**To do**:
Once the line with "brake shoe (282,101,390,203)" is found in the entries below, print it and each following line exactly, stopping after the line with "wire brush (365,199,564,252)"; print nothing else.

**Dataset extract**:

--------------------

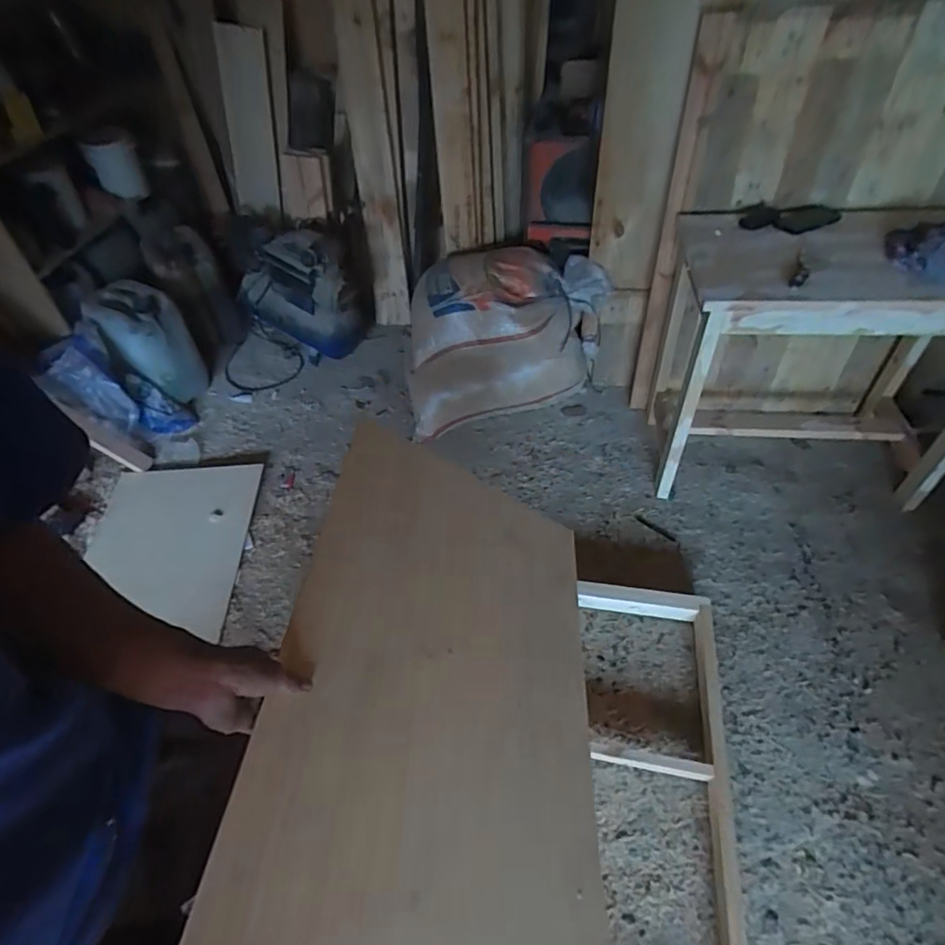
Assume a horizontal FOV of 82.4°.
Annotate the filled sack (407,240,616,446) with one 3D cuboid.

--------------------

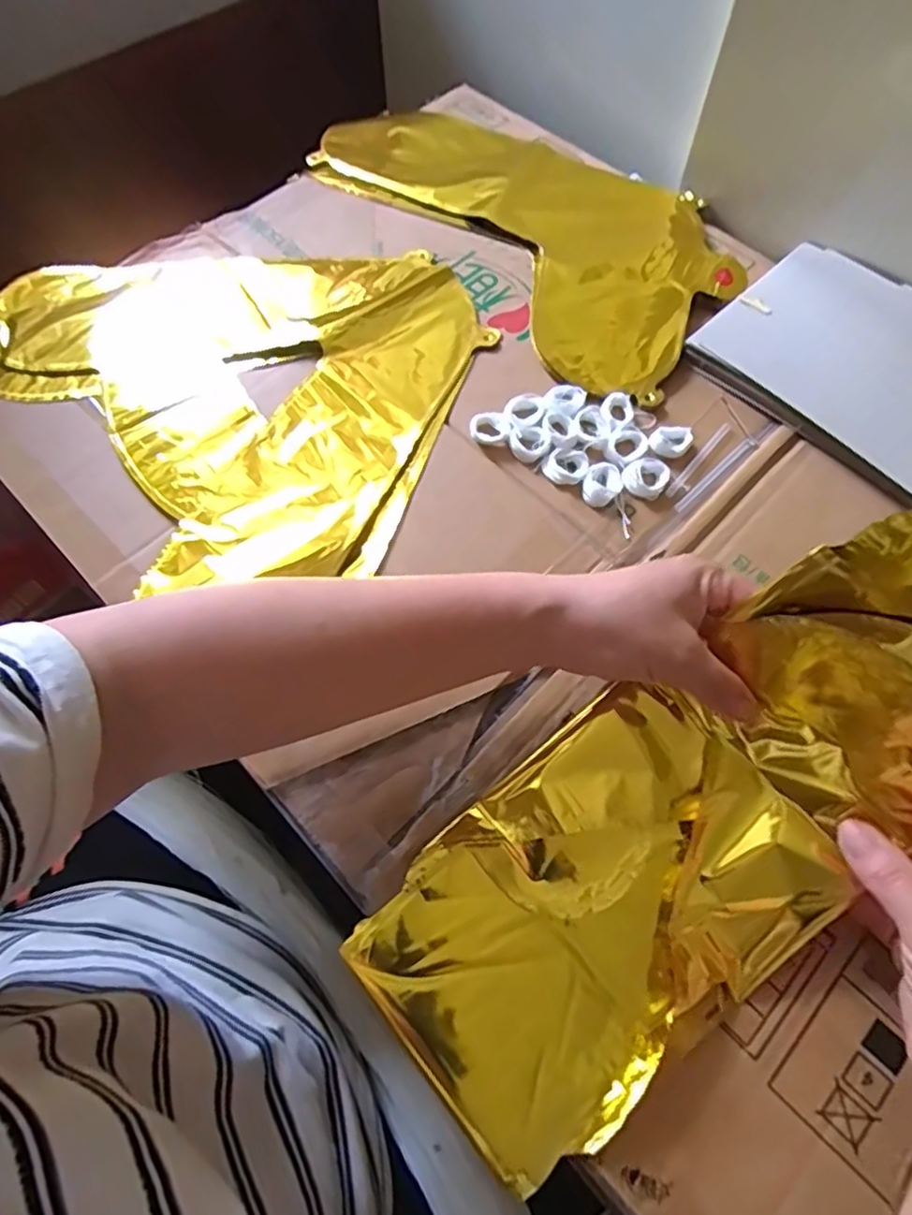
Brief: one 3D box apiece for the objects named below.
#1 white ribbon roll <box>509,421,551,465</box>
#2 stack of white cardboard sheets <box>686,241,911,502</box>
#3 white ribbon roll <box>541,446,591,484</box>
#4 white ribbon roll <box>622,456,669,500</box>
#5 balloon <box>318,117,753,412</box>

--------------------

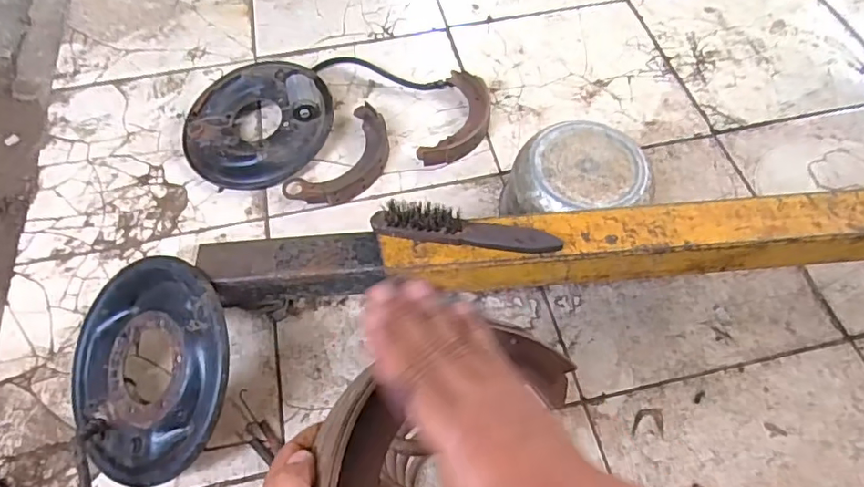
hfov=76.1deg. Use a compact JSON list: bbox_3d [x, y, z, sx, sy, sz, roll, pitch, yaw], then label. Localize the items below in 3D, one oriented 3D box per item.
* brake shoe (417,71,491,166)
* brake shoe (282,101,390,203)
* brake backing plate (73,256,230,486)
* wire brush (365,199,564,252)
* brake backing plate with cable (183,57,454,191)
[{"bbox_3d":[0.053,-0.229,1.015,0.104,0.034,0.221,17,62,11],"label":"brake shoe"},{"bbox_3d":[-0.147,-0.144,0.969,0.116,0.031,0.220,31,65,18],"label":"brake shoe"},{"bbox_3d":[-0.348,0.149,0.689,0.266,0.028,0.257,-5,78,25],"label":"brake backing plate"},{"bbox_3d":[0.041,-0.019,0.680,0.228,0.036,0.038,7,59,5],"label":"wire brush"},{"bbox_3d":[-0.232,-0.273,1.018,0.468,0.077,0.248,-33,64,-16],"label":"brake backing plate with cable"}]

--------------------

**Answer to this problem**:
* brake shoe (282,101,390,203)
* brake backing plate (73,256,230,486)
* wire brush (365,199,564,252)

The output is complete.